Required work =>
1. Please rewrite the paragraph beginning "The Congrès du Caire" from the article on the 1932 Cairo Congress of Arab Music as a short list, keeping its main facts.
2. Decide whether each statement agrees with the article on the 1932 Cairo Congress of Arab Music. Answer yes or no, and quote the deciding words. (a) The congress continued into April 1932. (b) D'Erlanger headed the organizing commission. (c) The organizing commission was appointed by royal decree.
3. Supply the text that follows the last sentence of the article on the 1932 Cairo Congress of Arab Music.

--- Begin Document excerpt ---

The Congrès du Caire (First Congress of Arab Music; ; Mu'tamar al'mūsiqā al-'arabiyya al-awwal) was a large international symposium and music festival that was convened by King Fuad I in Cairo, Egypt, from March 14 to April 3, 1932. The idea had been suggested to Fuad by the French ethnomusicologist Baron Rodolphe d'Erlanger, and the congress was the first large-scale forum to present, discuss, document and record the many musical traditions of the Arab world from North Africa and the Middle East.

Overview
By a royal decree of January 20, 1932, a commission was appointed to organize the congress. It was headed by the Minister of Public Education Muhammad Hilmi Isa Pacha, with d'Erlanger serving as vice-chairman and Mahmud Ahmed El-Hefni in charge of the General Secretariat.

--- End Document excerpt ---
--- Begin Data records ---

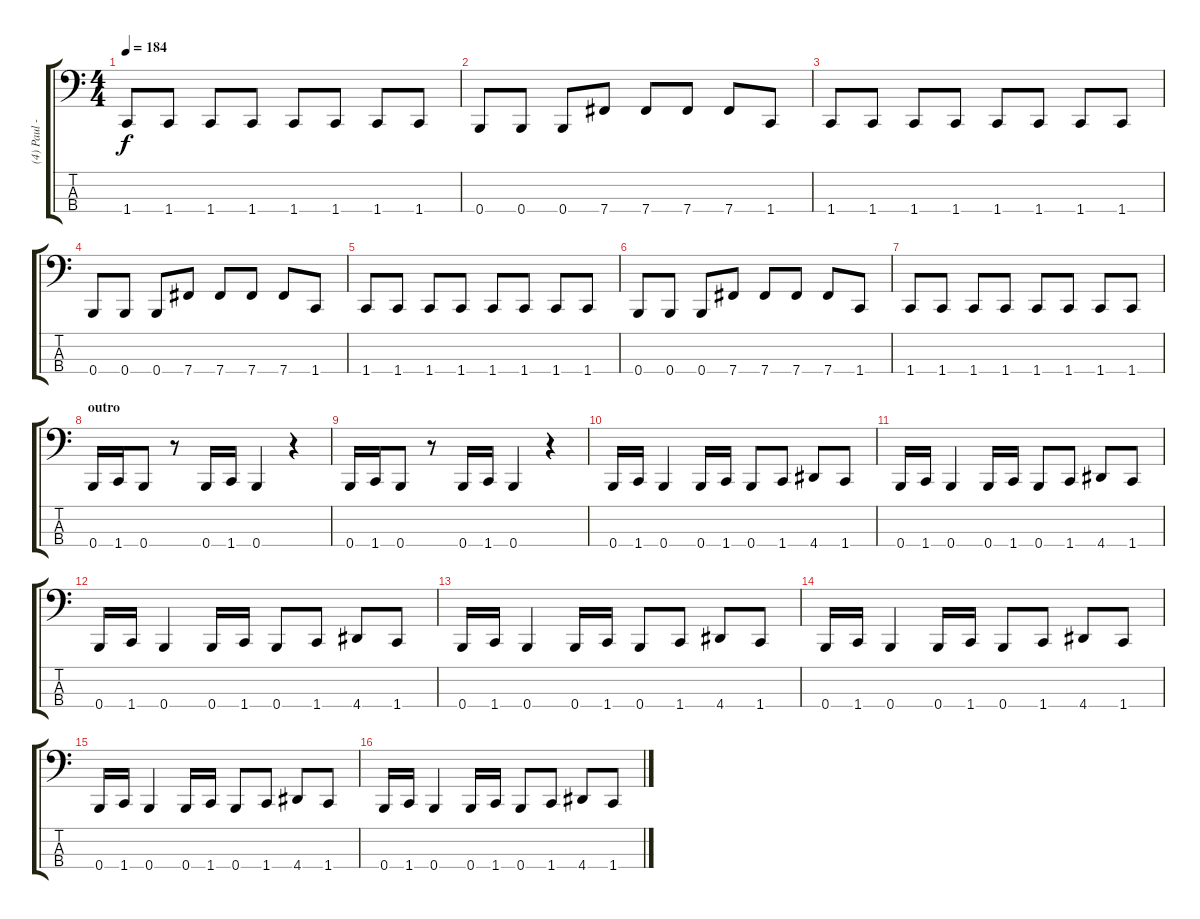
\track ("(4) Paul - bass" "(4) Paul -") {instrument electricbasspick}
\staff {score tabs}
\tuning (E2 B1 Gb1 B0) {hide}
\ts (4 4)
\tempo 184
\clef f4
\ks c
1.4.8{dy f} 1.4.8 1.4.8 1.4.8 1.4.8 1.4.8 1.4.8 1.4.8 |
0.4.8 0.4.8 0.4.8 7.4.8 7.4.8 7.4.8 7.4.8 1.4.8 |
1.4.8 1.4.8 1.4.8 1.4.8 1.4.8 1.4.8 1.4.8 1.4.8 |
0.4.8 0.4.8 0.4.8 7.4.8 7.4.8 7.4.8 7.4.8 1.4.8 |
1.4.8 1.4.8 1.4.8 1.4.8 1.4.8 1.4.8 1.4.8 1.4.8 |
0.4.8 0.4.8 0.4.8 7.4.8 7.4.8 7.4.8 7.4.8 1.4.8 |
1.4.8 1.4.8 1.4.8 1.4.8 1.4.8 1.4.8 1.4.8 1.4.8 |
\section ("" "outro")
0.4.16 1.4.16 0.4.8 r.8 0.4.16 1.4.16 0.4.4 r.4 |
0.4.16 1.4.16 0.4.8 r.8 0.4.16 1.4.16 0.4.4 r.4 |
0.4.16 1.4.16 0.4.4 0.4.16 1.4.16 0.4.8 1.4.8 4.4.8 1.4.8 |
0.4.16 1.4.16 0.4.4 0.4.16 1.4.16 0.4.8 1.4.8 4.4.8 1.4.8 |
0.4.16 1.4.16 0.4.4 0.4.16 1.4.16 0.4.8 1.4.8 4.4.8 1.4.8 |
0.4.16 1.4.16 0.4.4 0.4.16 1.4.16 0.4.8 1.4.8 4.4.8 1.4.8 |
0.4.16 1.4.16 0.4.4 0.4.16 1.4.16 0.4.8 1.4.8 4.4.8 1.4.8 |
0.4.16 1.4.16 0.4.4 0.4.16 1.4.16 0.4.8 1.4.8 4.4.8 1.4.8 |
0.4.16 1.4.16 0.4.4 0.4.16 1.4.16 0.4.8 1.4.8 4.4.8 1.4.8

--- End Data records ---
--- Begin Data records ---

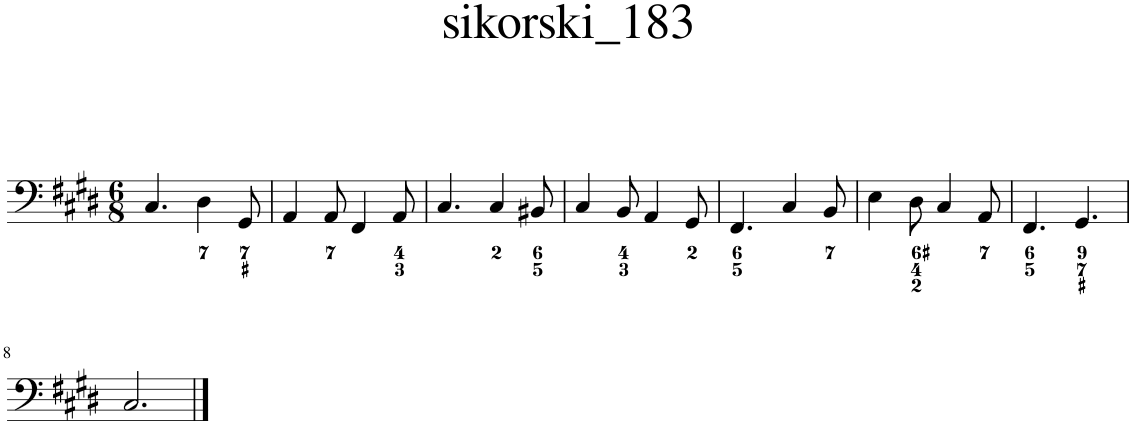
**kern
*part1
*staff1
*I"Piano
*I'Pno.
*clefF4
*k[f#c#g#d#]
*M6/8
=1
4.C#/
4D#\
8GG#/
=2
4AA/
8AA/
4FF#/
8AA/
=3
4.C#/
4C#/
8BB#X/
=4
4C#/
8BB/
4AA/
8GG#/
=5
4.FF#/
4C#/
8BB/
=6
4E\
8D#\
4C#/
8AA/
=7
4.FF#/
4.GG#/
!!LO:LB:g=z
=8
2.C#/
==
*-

--- End Data records ---

Responses in order =>
1.
- The Congrès du Caire (First Congress of Arab Music) was a large international symposium and music festival.
- King Fuad I convened it in Cairo, Egypt, from March 14 to April 3, 1932.
- The French ethnomusicologist Baron Rodolphe d'Erlanger suggested the idea to Fuad.
- It was the first large-scale forum to present, discuss, document and record the many musical traditions of the Arab world from North Africa and the Middle East.

2.
(a) Yes: "from March 14 to April 3, 1932"
(b) No: "It was headed by the Minister of Public Education Muhammad Hilmi Isa Pacha, with d'Erlanger serving as vice-chairman"
(c) Yes: "By a royal decree of January 20, 1932, a commission was appointed to organize the congress."

3.
The festival was held at the National Academy of Music, at 22 Malika Nazly Street (now Ramses Street) in the Azbakeya district of downtown Cairo. It drew scholars and performers from throughout the Arabic-speaking world as well as from Turkey, including Muhammad Fathi, Ali Al-Darwish, Kamil Al-Khulai, Mahmud Hefni, Tawfiq Al-Sabbagh, Rauf Yekta Bey, Mohammed Gnanem, Mohammed Ben Hassan, Mohammed Cherif, and Mesut Cemil) as well as European scholars, composers and musicologists such as Henry George Farmer, Béla Bartók, Paul Hindemith, Alexis Chottin (the head of the National Conservatory for Arab Music in Rabat), Father M. Collangettes, Erich Moritz von Hornbostel, Curt Sachs and Robert Lachmann. Nations sending delegations of musicians included Algeria, Egypt, Iraq, Morocco, Syria, Tunisia as well as Turkey, representing its own musical tradition.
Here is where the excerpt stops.